I started with this sentence one other small clue; I also knew that Lester was born in Denver, Colorado in 1909. That was about it. I began reading through old post cards and reading books about family history, visiting libraries and historical societies, and even going to Irish fairs and events. I considered this the “bumbling” faze of my research, since I had no idea where to go or what to do. I even stopped briefly at the Denver Public Library on a trip through in 1997 and found absolutely nothing. I eventually found a framed marriage certificate that my dad had that indicated Ralph and Myrtle were married in 1908 in Omaha, Nebraska.

From the marriage place and date I was able to send $5 and a SASE (self-addressed, stamped envelope for us old-folks!) to the Douglas County Historical Society in Omaha, for a copy of Ralph and Myrtle’s marriage license. After several months of waiting on pins & needles, finally a large packet arrived in the mail. It contained a copy of the marriage license, which listed both of their parents’ names. Although I already knew Myrtle’s parents names, I can’t describe the excitement I felt at learning Ralph’s parents names. Nothing in my life so far brought so much excitement as finding two names written on a piece of paper. At the same time, with it brought more questions: where, who, how, why?
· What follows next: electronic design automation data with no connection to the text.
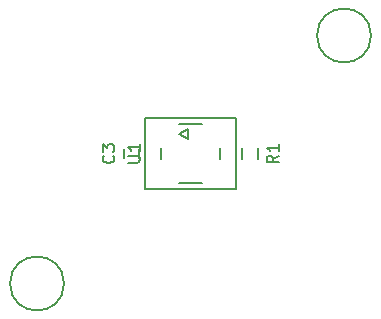
<source format=gbr>
G04 #@! TF.FileFunction,Legend,Top*
%FSLAX46Y46*%
G04 Gerber Fmt 4.6, Leading zero omitted, Abs format (unit mm)*
G04 Created by KiCad (PCBNEW (2015-09-17 BZR 6202)-product) date Saturday, October 24, 2015 'PMt' 10:17:15 PM*
%MOMM*%
G01*
G04 APERTURE LIST*
%ADD10C,0.100000*%
%ADD11C,0.150000*%
%ADD12C,0.203200*%
%ADD13C,0.200000*%
G04 APERTURE END LIST*
D10*
D11*
X112400000Y-114350000D02*
X112400000Y-113650000D01*
X113600000Y-113650000D02*
X113600000Y-114350000D01*
X123675000Y-113500000D02*
X123675000Y-114500000D01*
X122325000Y-114500000D02*
X122325000Y-113500000D01*
D12*
X117000000Y-112350000D02*
X117750000Y-112800000D01*
X117750000Y-112800000D02*
X117750000Y-111900000D01*
X117750000Y-111900000D02*
X117000000Y-112350000D01*
X117000000Y-116500000D02*
X119000000Y-116500000D01*
X120500000Y-114500000D02*
X120500000Y-113500000D01*
X117000000Y-111500000D02*
X119000000Y-111500000D01*
X115500000Y-114500000D02*
X115500000Y-113500000D01*
D13*
X121850000Y-117000000D02*
X114150000Y-117000000D01*
X121850000Y-111000000D02*
X121850000Y-117000000D01*
X114150000Y-117000000D02*
X114150000Y-111000000D01*
X114150000Y-111000000D02*
X121850000Y-111000000D01*
D11*
X133286000Y-104000000D02*
G75*
G03X133286000Y-104000000I-2286000J0D01*
G01*
X107286000Y-125000000D02*
G75*
G03X107286000Y-125000000I-2286000J0D01*
G01*
X107286000Y-125000000D02*
G75*
G03X107286000Y-125000000I-2286000J0D01*
G01*
X111457143Y-114166666D02*
X111504762Y-114214285D01*
X111552381Y-114357142D01*
X111552381Y-114452380D01*
X111504762Y-114595238D01*
X111409524Y-114690476D01*
X111314286Y-114738095D01*
X111123810Y-114785714D01*
X110980952Y-114785714D01*
X110790476Y-114738095D01*
X110695238Y-114690476D01*
X110600000Y-114595238D01*
X110552381Y-114452380D01*
X110552381Y-114357142D01*
X110600000Y-114214285D01*
X110647619Y-114166666D01*
X110552381Y-113833333D02*
X110552381Y-113214285D01*
X110933333Y-113547619D01*
X110933333Y-113404761D01*
X110980952Y-113309523D01*
X111028571Y-113261904D01*
X111123810Y-113214285D01*
X111361905Y-113214285D01*
X111457143Y-113261904D01*
X111504762Y-113309523D01*
X111552381Y-113404761D01*
X111552381Y-113690476D01*
X111504762Y-113785714D01*
X111457143Y-113833333D01*
X125452381Y-114166666D02*
X124976190Y-114500000D01*
X125452381Y-114738095D02*
X124452381Y-114738095D01*
X124452381Y-114357142D01*
X124500000Y-114261904D01*
X124547619Y-114214285D01*
X124642857Y-114166666D01*
X124785714Y-114166666D01*
X124880952Y-114214285D01*
X124928571Y-114261904D01*
X124976190Y-114357142D01*
X124976190Y-114738095D01*
X125452381Y-113214285D02*
X125452381Y-113785714D01*
X125452381Y-113500000D02*
X124452381Y-113500000D01*
X124595238Y-113595238D01*
X124690476Y-113690476D01*
X124738095Y-113785714D01*
D13*
X112702381Y-114761905D02*
X113511905Y-114761905D01*
X113607143Y-114714286D01*
X113654762Y-114666667D01*
X113702381Y-114571429D01*
X113702381Y-114380952D01*
X113654762Y-114285714D01*
X113607143Y-114238095D01*
X113511905Y-114190476D01*
X112702381Y-114190476D01*
X113702381Y-113190476D02*
X113702381Y-113761905D01*
X113702381Y-113476191D02*
X112702381Y-113476191D01*
X112845238Y-113571429D01*
X112940476Y-113666667D01*
X112988095Y-113761905D01*
M02*

</source>
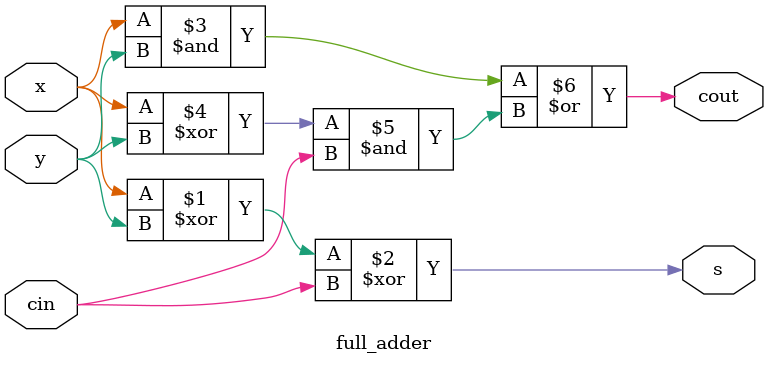
<source format=v>
module full_adder ( input       x,
                                y,
                                cin,
                    output      s,
                                cout
                   );
  
  assign    s = x ^ y ^ cin;
  assign    cout = x&y | ( x ^ y ) & cin;

endmodule

</source>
So began my long journey of discovery. I found that Ralph had been born in Owen Sound, Ontario, Canada in 1883. He and his parents immigrated to the United States in 1884 when Ralph was just a baby. The family homesteaded property in Minnesela, South Dakota and Ralph’s father, Robert Scott, was the one of the first sheriffs of Butte County, South Dakota. Robert and his brothers ran a stagecoach between Minnesela and Deadwood, where Robert also worked in the mines and eventually died in 1904 of lung disease. Ralph had five sisters, all born in South Dakota with one who died young of “Quincy.” Ralph’s mother, Jessie Patton Coghlan, left the family in 1899 to start a whole new family with another man and had three more children. This is probably what brought Ralph to Omaha where he met Myrtle.

Right after Ralph and Myrtle married in 1908, they traveled to Denver, Colorado, where my grandfather, Lester Ralph, was born, and then shortly after on to Oakland, California where Ralph worked as a boilermaker and ship builder for the Southern Pacific Railroad and other shipping companies. Although Ralph and Myrtle never divorced, Ralph re-married but also had no more children. He died in 1925 of a brain aneurism in Compton, California. He was a member of the Maccabee’s, and went on a trip to Portland, Oregon in a Chevrolet ‘490’ in 1918.

I researched the family back two more generations to Nova Scotia, Canada and then to Scotland. I have made research trips to South Dakota, Colorado, California, and Ontario and Nova Scotia, Canada. I have spent many, many hours researching census records, newspaper articles, city directories, marriage and death records and even employment records. I have found all of this information and more about my great-grandfather where previously there was only one sentence on a piece of steno-paper. Although probably not a particularly eventful life, my great-grandfather now has a story and a rich history that I can pass down to my children and grandchildren.

You see to me, genealogy isn’t just a series of dates and places and who married whom, it is a history of my family that didn’t exist before I found it. My ancestors come alive on the pages that I research, and they all have stories to tell. I hope that one day you will have stories to tell your family too.